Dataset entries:
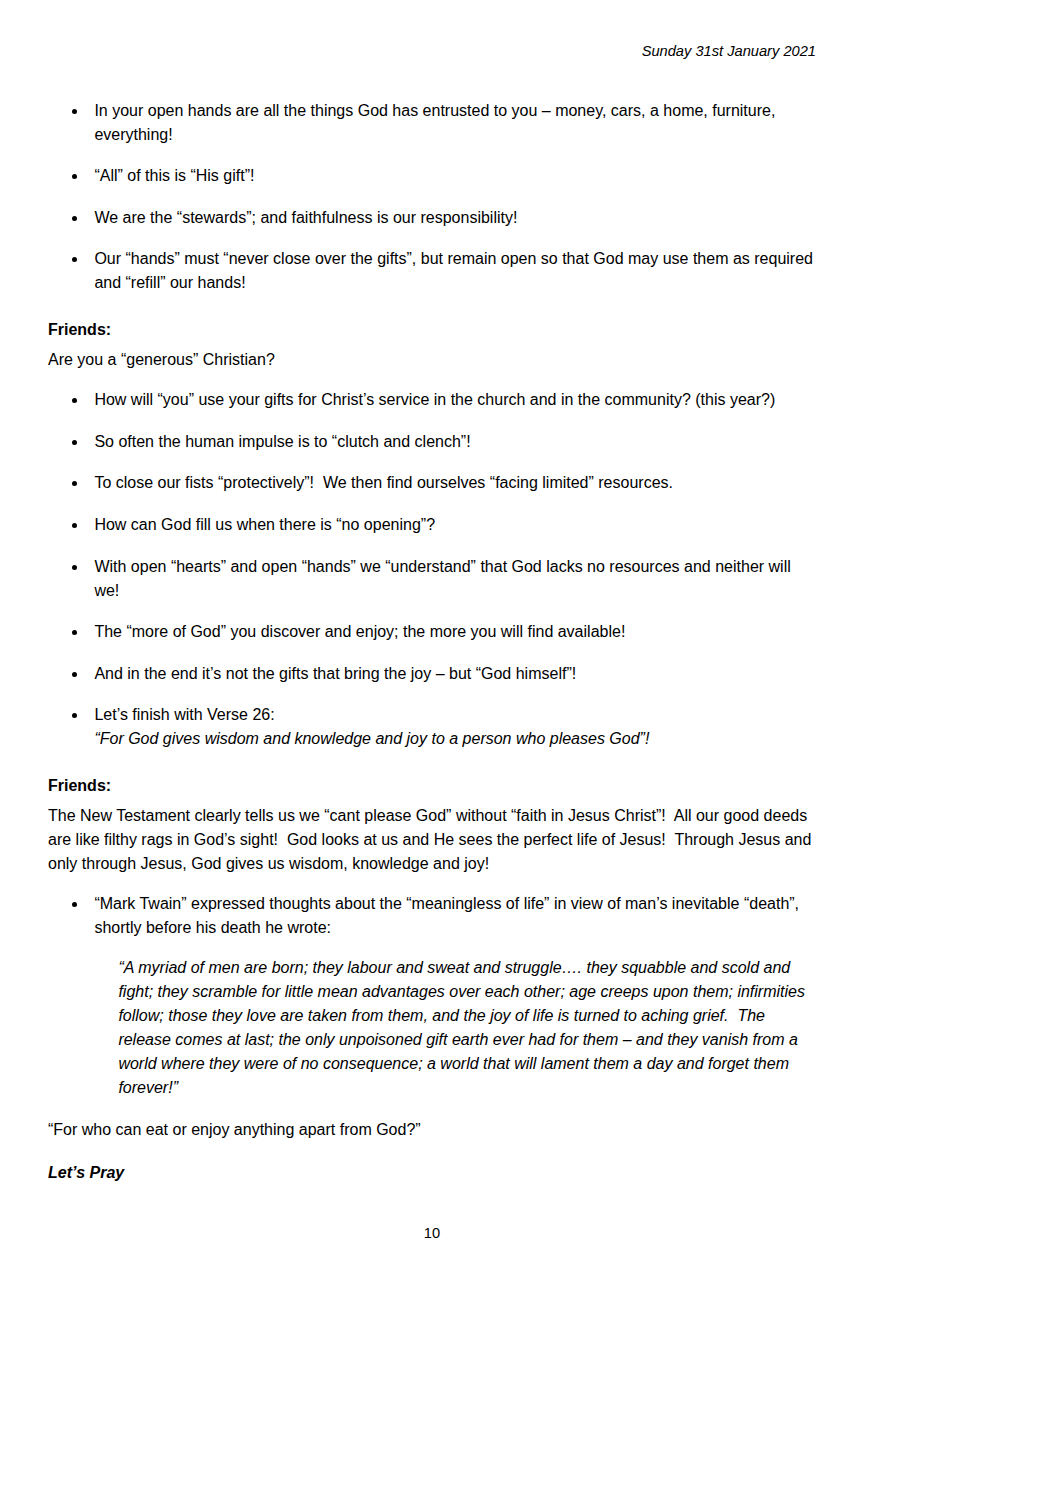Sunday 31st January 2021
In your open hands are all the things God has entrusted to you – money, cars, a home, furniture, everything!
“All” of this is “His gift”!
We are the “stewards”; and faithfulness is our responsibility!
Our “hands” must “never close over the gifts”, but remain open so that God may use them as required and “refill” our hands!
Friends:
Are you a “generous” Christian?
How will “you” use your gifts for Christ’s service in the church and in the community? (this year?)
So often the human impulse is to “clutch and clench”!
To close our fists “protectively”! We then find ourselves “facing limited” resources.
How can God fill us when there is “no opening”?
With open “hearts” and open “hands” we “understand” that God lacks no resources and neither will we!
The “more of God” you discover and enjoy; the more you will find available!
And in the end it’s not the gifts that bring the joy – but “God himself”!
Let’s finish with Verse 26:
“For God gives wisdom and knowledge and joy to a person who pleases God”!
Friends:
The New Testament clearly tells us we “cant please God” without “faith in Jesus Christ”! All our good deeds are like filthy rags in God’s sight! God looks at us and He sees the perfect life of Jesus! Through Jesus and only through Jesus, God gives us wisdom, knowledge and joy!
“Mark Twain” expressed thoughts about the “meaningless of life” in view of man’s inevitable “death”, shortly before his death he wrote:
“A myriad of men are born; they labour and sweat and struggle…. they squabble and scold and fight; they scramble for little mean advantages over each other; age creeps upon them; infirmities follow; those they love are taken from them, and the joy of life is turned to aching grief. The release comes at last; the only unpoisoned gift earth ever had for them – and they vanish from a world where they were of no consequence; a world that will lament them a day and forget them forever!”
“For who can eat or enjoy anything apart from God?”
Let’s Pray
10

### WORK REQUIRED
The response must match the data line for line, from its first line through the line with "is our responsibility!", inclusive, and must leave out the pictures.

### RESULT
Sunday 31st January 2021
In your open hands are all the things God has entrusted to you – money, cars, a home, furniture, everything!
“All” of this is “His gift”!
We are the “stewards”; and faithfulness is our responsibility!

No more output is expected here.